**Source document:**
§ §
Everyone agrees that after a divorce or separation, each individual needs to heal. Even the easiest of divorces are never simple, and you may struggle with feelings of regret and nostalgia for months or years after you split from your spouse. The way that people should heal, however, if a much debated topic. Some people believe in therapy, others believe in exercise, while some believe in diving into religion or hobbies. What about sex?
It’s been said that people who seem to be at the final stages of recovery from divorce wonder how or when they’ll ever have sex again. It might be a daunting feeling because for many years you never had to wonder about sex. (Well, you had to wonder less.) You at least knew how you’d be having sex with- hopefully your husband or wife. But now you’re back on the prowl and you haven’t been single and looking for quite some time.
§ §
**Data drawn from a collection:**

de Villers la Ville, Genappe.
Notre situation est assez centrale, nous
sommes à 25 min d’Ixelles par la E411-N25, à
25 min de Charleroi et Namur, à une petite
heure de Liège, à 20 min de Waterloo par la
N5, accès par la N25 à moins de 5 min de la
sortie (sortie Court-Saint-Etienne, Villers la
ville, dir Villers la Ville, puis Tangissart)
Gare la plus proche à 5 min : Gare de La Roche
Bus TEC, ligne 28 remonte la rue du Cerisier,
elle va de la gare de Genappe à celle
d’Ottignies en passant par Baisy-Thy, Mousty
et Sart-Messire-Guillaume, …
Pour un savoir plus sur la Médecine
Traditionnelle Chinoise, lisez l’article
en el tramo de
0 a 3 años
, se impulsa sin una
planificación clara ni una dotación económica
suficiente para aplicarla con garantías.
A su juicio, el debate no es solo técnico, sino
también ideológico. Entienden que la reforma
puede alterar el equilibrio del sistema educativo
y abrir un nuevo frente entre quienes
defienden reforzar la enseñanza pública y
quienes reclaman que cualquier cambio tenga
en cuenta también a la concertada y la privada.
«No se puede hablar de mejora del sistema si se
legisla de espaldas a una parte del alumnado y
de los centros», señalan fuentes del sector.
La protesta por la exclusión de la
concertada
§ §
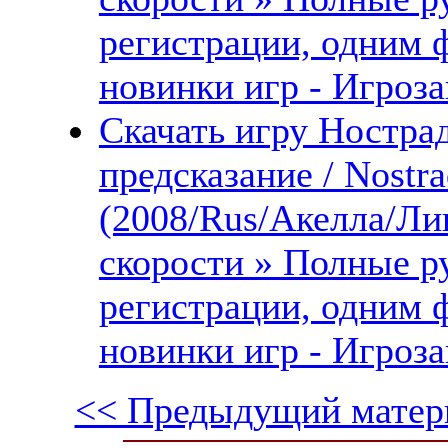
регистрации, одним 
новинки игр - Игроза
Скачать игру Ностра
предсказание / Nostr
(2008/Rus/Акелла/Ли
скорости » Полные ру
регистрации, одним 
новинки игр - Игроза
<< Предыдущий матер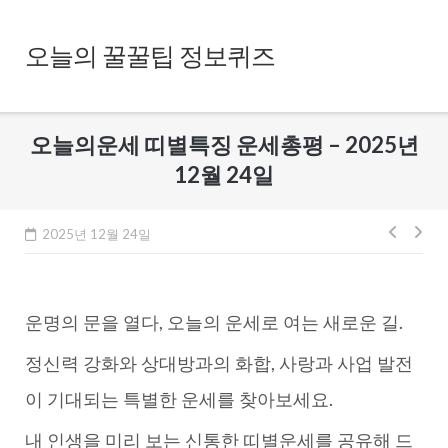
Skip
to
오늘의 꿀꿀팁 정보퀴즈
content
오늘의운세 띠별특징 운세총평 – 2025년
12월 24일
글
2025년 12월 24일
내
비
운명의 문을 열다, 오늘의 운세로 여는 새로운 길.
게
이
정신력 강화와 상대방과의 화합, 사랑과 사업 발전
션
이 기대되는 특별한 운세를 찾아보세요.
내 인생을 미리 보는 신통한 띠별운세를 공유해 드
§ §
**Activity 1:** Reproduce word for word the portion of the passage on healing after divorce that opens with the words containing "Everyone agrees that" and closes with "What about sex?".
**Activity 2:** According to the passage on healing after divorce, why might wondering about having sex again feel daunting?
**Activity 3:** In the passage on healing after divorce, what do people who seem to be at the final stages of recovery wonder about?
Nothing asked here depends on the listing.

**Response area 1:**
Everyone agrees that after a divorce or separation, each individual needs to heal. Even the easiest of divorces are never simple, and you may struggle with feelings of regret and nostalgia for months or years after you split from your spouse. The way that people should heal, however, if a much debated topic. Some people believe in therapy, others believe in exercise, while some believe in diving into religion or hobbies. What about sex?

**Response area 2:** For many years a married person never had to wonder about sex, since they at least knew who they would be having it with. Now they are back on the prowl after not having been single and looking for quite some time.

**Response area 3:** They wonder how or when they'll ever have sex again.